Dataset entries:
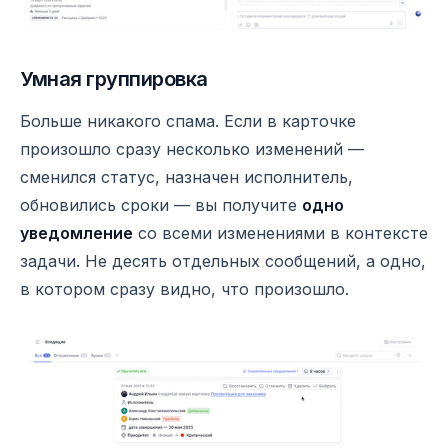
Умная группировка
Больше никакого спама. Если в карточке
произошло сразу несколько изменений —
сменился статус, назначен исполнитель,
обновились сроки — вы получите
одно
уведомление
со всеми изменениями в контексте
задачи. Не десять отдельных сообщений, а одно,
в котором сразу видно, что произошло.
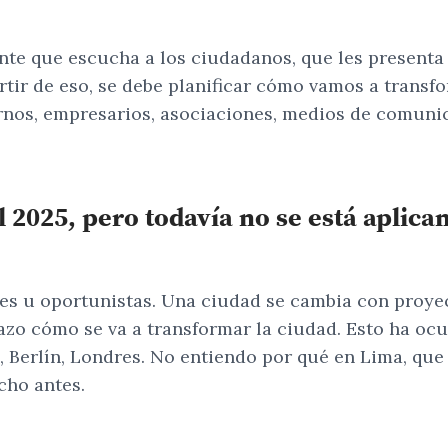
nte que escucha a los ciudadanos, que les presenta 
tir de eso, se debe planificar cómo vamos a transform
ernos, empresarios, asociaciones, medios de comuni
 2025, pero todavía no se está aplican
res u oportunistas. Una ciudad se cambia con proyec
lazo cómo se va a transformar la ciudad. Esto ha ocu
 Berlín, Londres. No entiendo por qué en Lima, qu
cho antes.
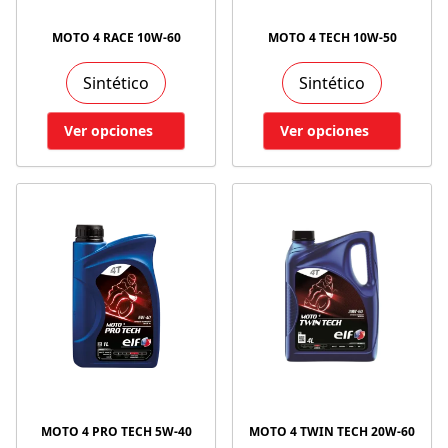
MOTO 4 RACE 10W-60
MOTO 4 TECH 10W-50
Sintético
Sintético
Ver opciones
Ver opciones
MOTO 4 PRO TECH 5W-40
MOTO 4 TWIN TECH 20W-60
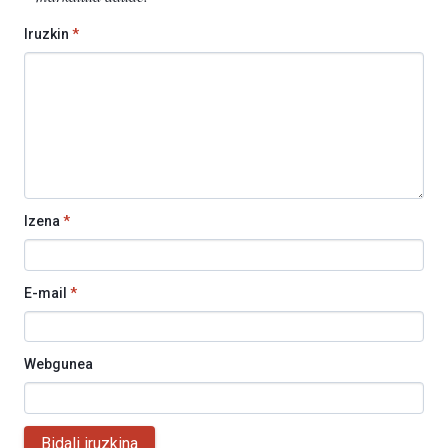
Iruzkin
*
Izena
*
E-mail
*
Webgunea
Bidali iruzkina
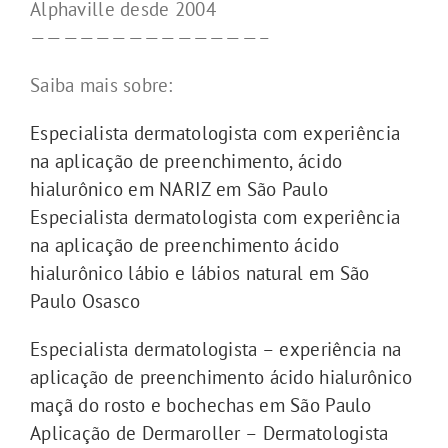
Alphaville desde 2004
——————————————–
Saiba mais sobre:
Especialista dermatologista com experiência
na aplicação de preenchimento, ácido
hialurônico em NARIZ em São Paulo
Especialista dermatologista com experiência
na aplicação de preenchimento ácido
hialurônico lábio e lábios natural em São
Paulo Osasco
Especialista dermatologista – experiência na
aplicação de preenchimento ácido hialurônico
maçã do rosto e bochechas em São Paulo
Aplicação de Dermaroller – Dermatologista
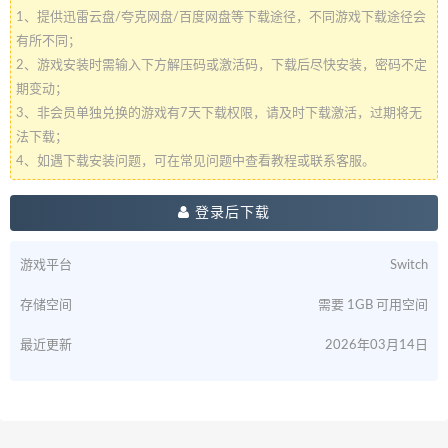
1、提供迅雷云盘/夸克网盘/百度网盘等下载途径，不同游戏下载途径会
有所不同；
2、游戏安装时需输入下方解压码或激活码，下载后尽快安装，密码不定
期变动；
3、非会员单独兑换的游戏有7天下载权限，请及时下载激活，过期将无
法下载；
4、如遇下载安装问题，可在常见问题中查看教程或联系客服。
登录后下载
游戏平台
Switch
存储空间
需要 1GB 可用空间
最近更新
2026年03月14日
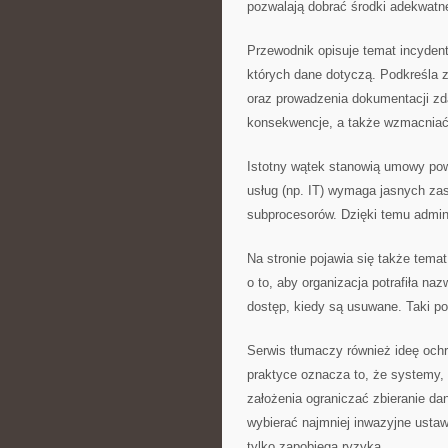
pozwalają dobrać środki adekwatne
Przewodnik opisuje temat incydent
których dane dotyczą. Podkreśla 
oraz prowadzenia dokumentacji zd
konsekwencje, a także wzmacniać
Istotny wątek stanowią umowy pow
usług (np. IT) wymaga jasnych zas
subprocesorów. Dzięki temu admin
Na stronie pojawia się także tema
o to, aby organizacja potrafiła na
dostęp, kiedy są usuwane. Taki po
Serwis tłumaczy również ideę och
praktyce oznacza to, że systemy, 
założenia ograniczać zbieranie d
wybierać najmniej inwazyjne ustawi
tylko zapobiega ryzyka.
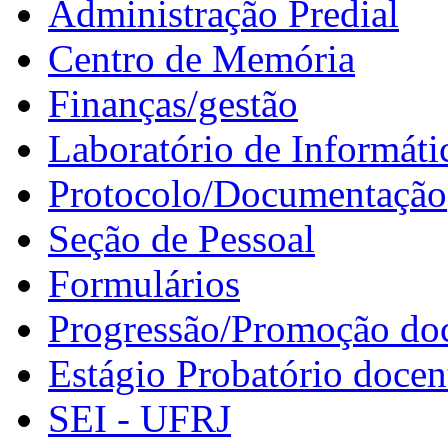
Administração Predial
Centro de Memória
Finanças/gestão
Laboratório de Informáti
Protocolo/Documentação
Seção de Pessoal
Formulários
Progressão/Promoção do
Estágio Probatório docen
SEI - UFRJ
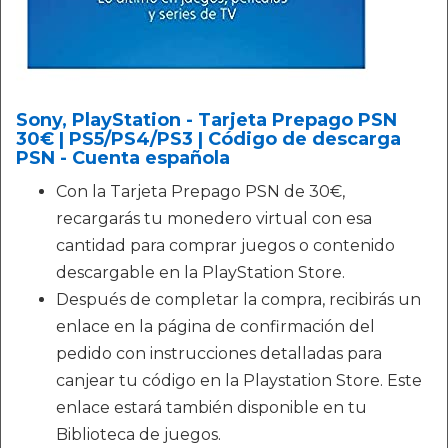
Sony, PlayStation - Tarjeta Prepago PSN
30€ | PS5/PS4/PS3 | Código de descarga
PSN - Cuenta española
Con la Tarjeta Prepago PSN de 30€,
recargarás tu monedero virtual con esa
cantidad para comprar juegos o contenido
descargable en la PlayStation Store.
Después de completar la compra, recibirás un
enlace en la página de confirmación del
pedido con instrucciones detalladas para
canjear tu código en la Playstation Store. Este
enlace estará también disponible en tu
Biblioteca de juegos.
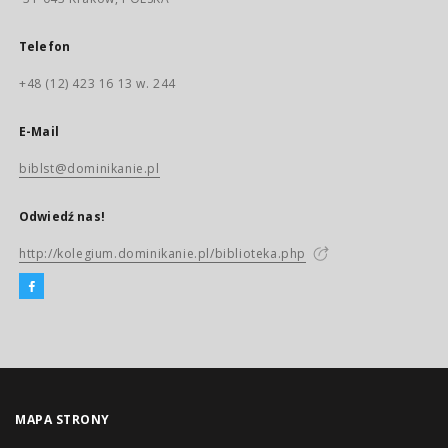
Telefon
+48 (12) 423 16 13 w. 244
E-Mail
biblst@dominikanie.pl
Odwiedź nas!
http://kolegium.dominikanie.pl/biblioteka.php
MAPA STRONY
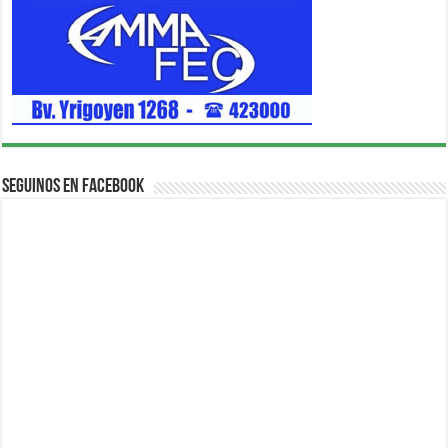
Seguinos en Facebook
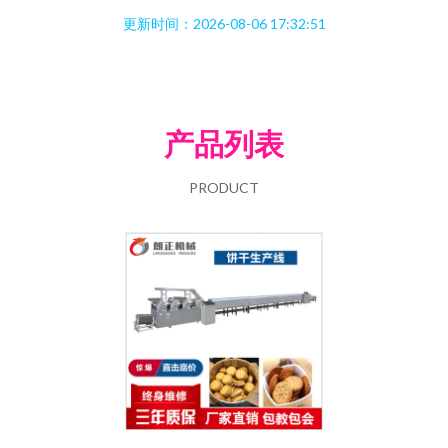
更新时间：2026-08-06 17:32:51
产品列表
PRODUCT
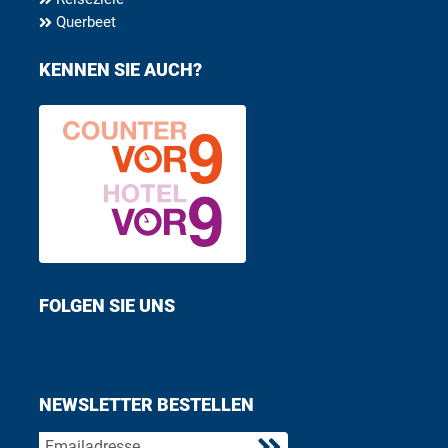
Querbeet
KENNEN SIE AUCH?
FOLGEN SIE UNS
Find us on Facebook
Follow us on Twitter
NEWSLETTER BESTELLEN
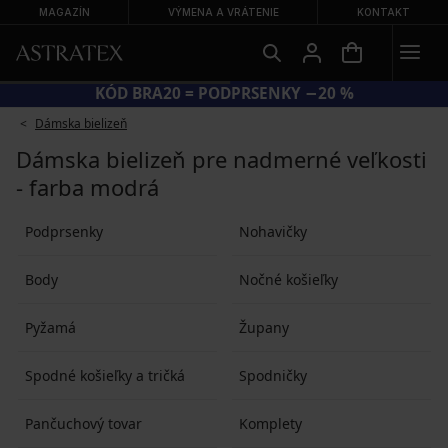
MAGAZÍN
VÝMENA A VRÁTENIE
KONTAKT
KÓD BRA20 = PODPRSENKY −20 %
Dámska bielizeň
Dámska bielizeň pre nadmerné veľkosti
- farba modrá
Podprsenky
Nohavičky
Body
Nočné košieľky
Pyžamá
Župany
Spodné košieľky a tričká
Spodničky
Pančuchový tovar
Komplety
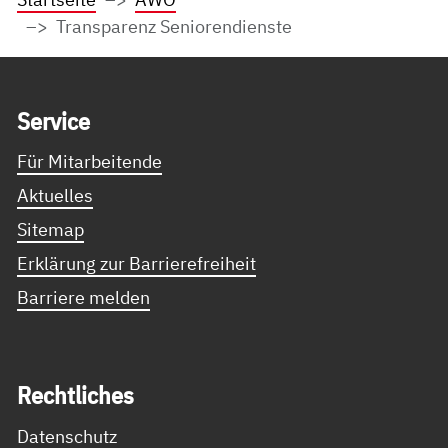
Transparenz Seniorendienste
Service Informationen
Ser­vice
Für Mitarbeitende
Aktuelles
Sitemap
Erklärung zur Barrierefreiheit
Barriere melden
Recht­li­ches
Datenschutz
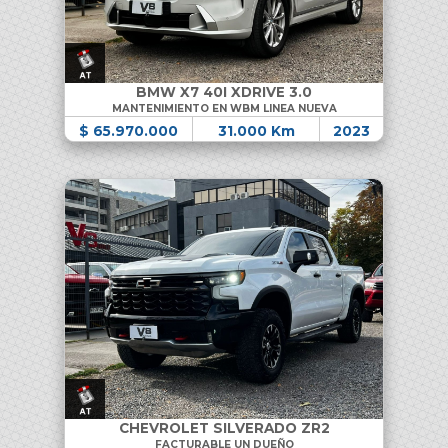
BMW X7 40I XDRIVE 3.0
MANTENIMIENTO EN WBM LINEA NUEVA
$ 65.970.000
31.000 Km
2023
CHEVROLET SILVERADO ZR2
FACTURABLE UN DUEÑO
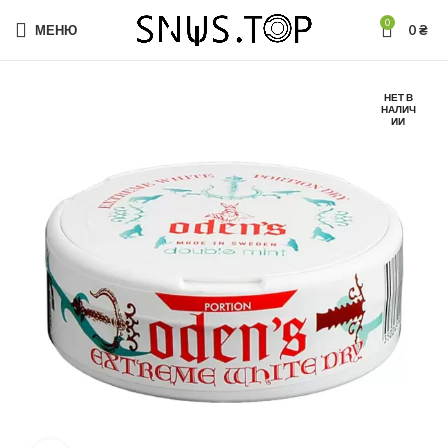
0
МЕНЮ
0
₴
НЕТ В
НАЛИЧ
ИИ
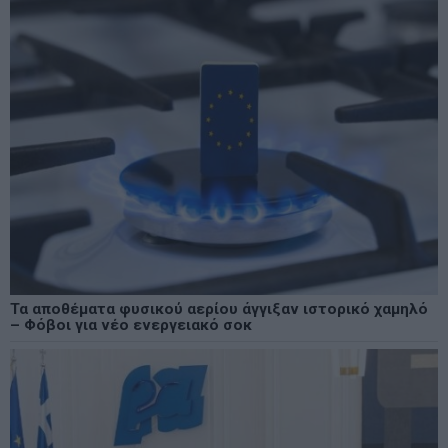
Τα αποθέματα φυσικού αερίου άγγιξαν ιστορικό χαμηλό
– Φόβοι για νέο ενεργειακό σοκ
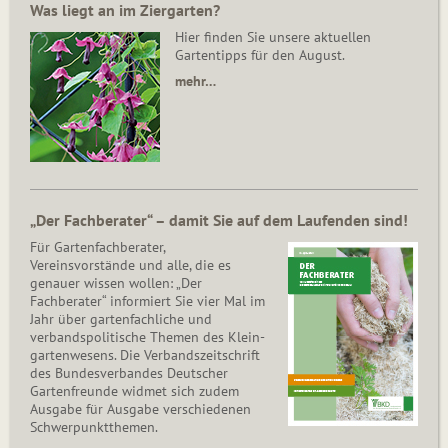
Was liegt an im Ziergarten?
Hier finden Sie unsere aktuellen
Gartentipps für den August.
mehr…
„Der Fachberater“ – damit Sie auf dem Laufenden sind!
Für Gartenfachberater,
Vereinsvorstände und alle, die es
genauer wissen wollen: „Der
Fachberater“ informiert Sie vier Mal im
Jahr über gartenfachliche und
verbandspolitische Themen des Klein­
gar­ten­wesens. Die Ver­bands­zeit­schrift
des Bun­des­ver­ban­des Deutscher
Gartenfreunde widmet sich zudem
Ausgabe für Ausgabe verschiedenen
Schwer­punkt­the­men.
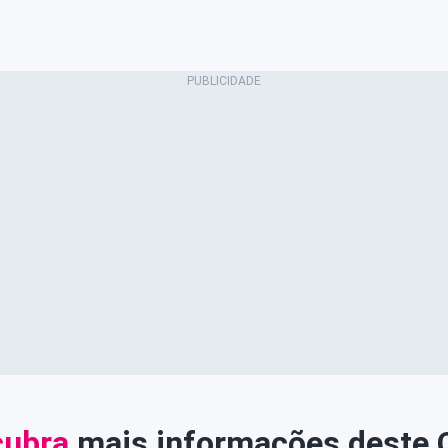
ubra
mais informações deste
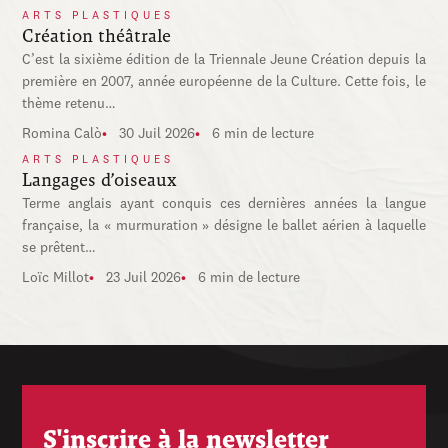
ARTS PLASTIQUES
Création théâtrale
C’est la sixième édition de la Triennale Jeune Création depuis la
première en 2007, année européenne de la Culture. Cette fois, le
thème retenu…
Romina Calò
30 Juil 2026
6 min de lecture
ARTS PLASTIQUES
Langages d’oiseaux
Terme anglais ayant conquis ces dernières années la langue
française, la « murmuration » désigne le ballet aérien à laquelle
se prêtent…
Loïc Millot
23 Juil 2026
6 min de lecture
S'inscrire à la newsletter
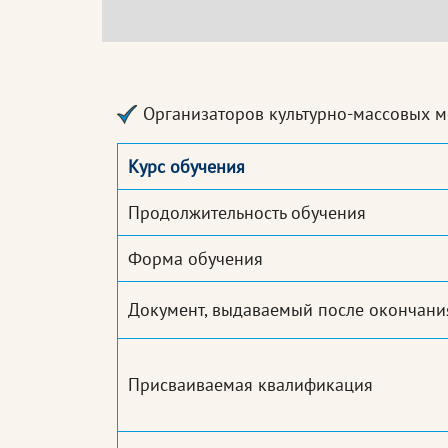
Организаторов культурно-массовых 
Курс обучения
Продолжительность обучения
Форма обучения
Документ, выдаваемый после окончани
Присваиваемая квалификация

§ **JOB ITEM**:
Identify each line in the rows above that contains the string "dominikanie", matching uppercase and lowercase letters exactly. Copy every such line in full.

§ **ANSWER TO THE EXERCISE**:
biblst@dominikanie.pl
http://kolegium.dominikanie.pl/biblioteka.php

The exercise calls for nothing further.